Etsy, an online sales platform that connects professional craftspeople to customers, is another company that appears to be offering a fair deal, with Etsy taking a reasonable fee of 3.5 percent for each sale. Uber, by contrast, takes 25–30 percent of each fare.
Meanwhile, many observers are keenly watching the launch of a new ridesharing company called Juno, which was founded by Talmon Marco, the CEO of the popular text and voice app Viber. The plan is to compete against Uber by treating its drivers better, including offering higher wages and stock options.
Meanwhile, as a way of fostering flexible work with better treatment, I’ve proposed a plan that would create a portable safety net for all workers, regardless of how they work. While traditional benefits are usually tied to a single employer and often depend on working full-time, a portable safety net would include all workers and accrue benefits even if a worker is employed by multiple businesses on a temporary, freelance, or part-time basis.
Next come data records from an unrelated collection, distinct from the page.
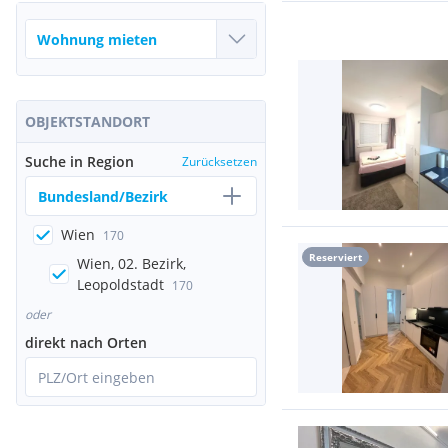
OBJEKTSTANDORT
Suche in Region
Zurücksetzen
Bundesland/Bezirk
Wien
170
Reserviert
Wien, 02. Bezirk,
Leopoldstadt
170
oder
direkt nach Orten
PLZ/Ort eingeben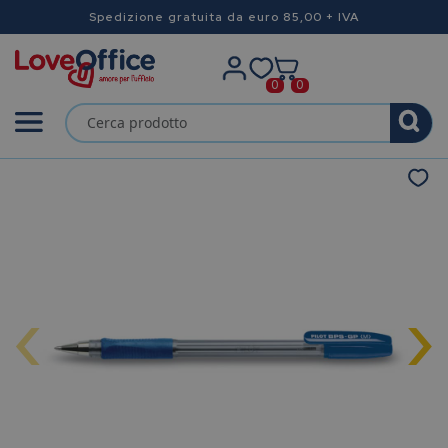
Spedizione gratuita da euro 85,00 + IVA
0
0
‹
›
Every business would contribute a “benefits fee” for each of its workers, pro-rated to the number of hours worked for that business. It’s like what many businesses do now for Social Security and Medicare, but this plan would also cover health care, injured worker and unemployment compensation, and provide a few days of paid sick leave and vacation. The worker would be able to port her or his “individual security account” from job to job.
Some Silicon Valley CEOs, such as Logan Fox of Lyft and Apoorva Mehta of Instacart, as well as labor and NGO leaders like David Rolf, Anne-Marie Slaughter, and Nick Hanauer, have signed on to a statement of principles based on my blueprint (proposed in my book Raw Deal: How the Uber Economy and Runaway Capitalism Are Screwing American Workers). While there’s little hope that a paralyzed federal government will advance such a bold plan anytime soon, we can legislate this new social contract at the local and state levels. Cities like San Francisco and Seattle have already started discussions about the possibilities.
At the end of the day, if U.S. companies want good workers, they need to offer decent jobs. We can make this new digital economy work, but only if we have the right laws and regulations shaping it, and new pro-worker companies leading it.